‘Prioridade absoluta’, diz ministro sobre transição energética e descarbonização

    De acordo com o ministro existem trabalhos em desenvolvimento nas áreas de produção local de carros elétricos e híbridos

    Foto: Reprodução/ redes sociais

    O ministro de Minas e Energia, Alexandre Silveira, afirmou nesta quarta-feira (14) que o processo de transição energética e de descarbonização no País é “prioridade absoluta do governo”. De acordo com o ministro, existem trabalhos em desenvolvimento nas áreas de produção local de carros elétricos e híbridos, de baterias e de lítio, uma das principais matérias-primas usadas nas baterias de carros elétricos.

    Alexandre Silveira participou, na manhã desta quarta, do seminário “Conduzindo o futuro da eletrificação no Brasil”, organizado pela Associação Nacional dos Fabricantes de Veículos Automotores (Anfavea), no Centro de Convenções Ulysses Guimarães, em Brasília. “Queremos ser um hub de produção de baterias”, afirmou.

    Fontes da indústria automobilística dizem que o governo tem recebido diversas empresas com interesse na produção de baterias no Brasil, assim como atuar na produção de lítio.
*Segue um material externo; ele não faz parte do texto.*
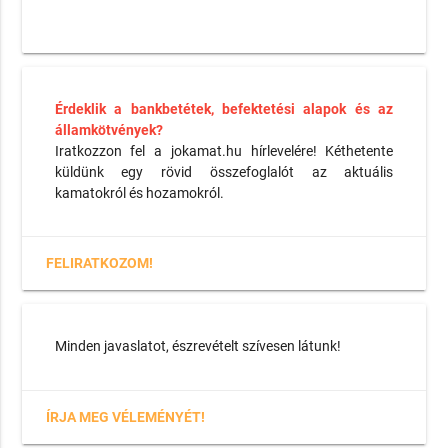
Érdeklik a bankbetétek, befektetési alapok és az
államkötvények?
Iratkozzon fel a jokamat.hu hírlevelére! Kéthetente
küldünk egy rövid összefoglalót az aktuális
kamatokról és hozamokról.
FELIRATKOZOM!
Minden javaslatot, észrevételt szívesen látunk!
ÍRJA MEG VÉLEMÉNYÉT!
A questão envolve incentivos para a produção local, entretanto, os detalhes ainda não foram definidos, de acordo com publicação do jornal O Estado de São Paulo.
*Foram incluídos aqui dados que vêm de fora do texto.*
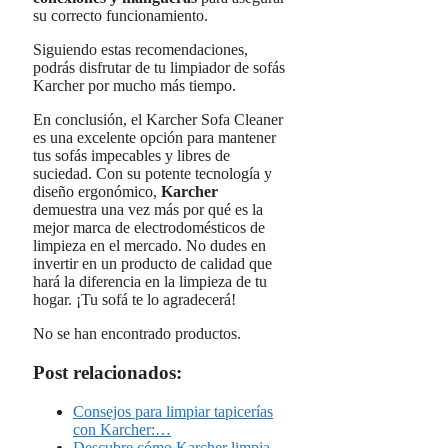
su correcto funcionamiento.
Siguiendo estas recomendaciones,
podrás disfrutar de tu limpiador de sofás
Karcher por mucho más tiempo.
En conclusión, el Karcher Sofa Cleaner
es una excelente opción para mantener
tus sofás impecables y libres de
suciedad. Con su potente tecnología y
diseño ergonómico,
Karcher
demuestra una vez más por qué es la
mejor marca de electrodomésticos de
limpieza en el mercado. No dudes en
invertir en un producto de calidad que
hará la diferencia en la limpieza de tu
hogar. ¡Tu sofá te lo agradecerá!
No se han encontrado productos.
Post relacionados:
Consejos para limpiar tapicerías
con Karcher:…
Descubre cómo Karcher limpia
    Silveira disse também que a produção de elétricos precisa de alta escala para sua viabilização e para oferecer veículos a preços mais acessíveis. Ele reforçou que o País já tem os carros flex, e que o híbrido a etanol deve “trilhar o caminho de eletrificação alinhada a vocação nacional.”

    “Temos de fazer isso sem esquecer de desenvolver novas tecnologias para os biocombustíveis para que termos mais eficiência, mais produtividade, mais sustentabilidade em toda a cadeia produtiva para garantir mais empregos e mais renda e menores preços e menor pegada de carbono”, acrescentou o ministro.
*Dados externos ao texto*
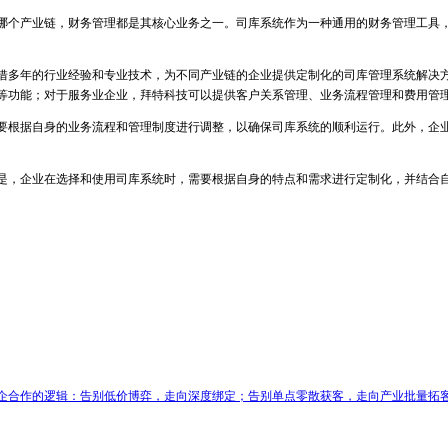
哪个产业链，财务管理都是其核心业务之一。司库系统作为一种通用的财务管理工具
借多年的行业经验和专业技术，为不同产业链的企业提供定制化的司库管理系统解决
等功能；对于服务业企业，拜特科技可以提供客户关系管理、业务流程管理和费用管
要根据自身的业务流程和管理制度进行调整，以确保司库系统的顺利运行。此外，企
是，企业在选择和使用司库系统时，需要根据自身的特点和需求进行定制化，并结合
企合作的逻辑：告别低价博弈，走向深度绑定；告别单点零散获客，走向产业批量拓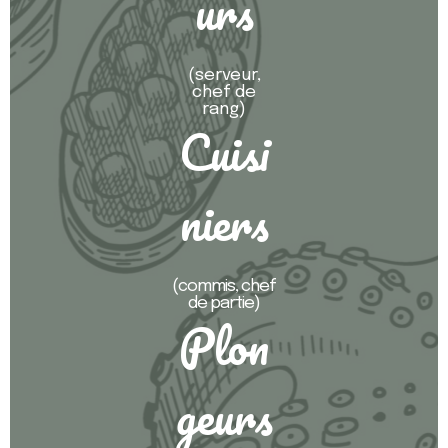
urs
(serveur,
chef de
rang)
Cuisi
niers
(commis, chef
de partie)
Plon
geurs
    O presidente da Anfavea, Márcio de Lima Leite, reforçou a necessidade de medidas que tragam previsibilidade e segurança jurídica para atrair fabricantes principalmente de carros elétricos. “Não podemos perder indústrias nesse processo de evolução tecnológica”, afirmou, acrescentando ser necessária, nesse processo, a participação das empresas, das academias e do governo, inclusive com subsídios.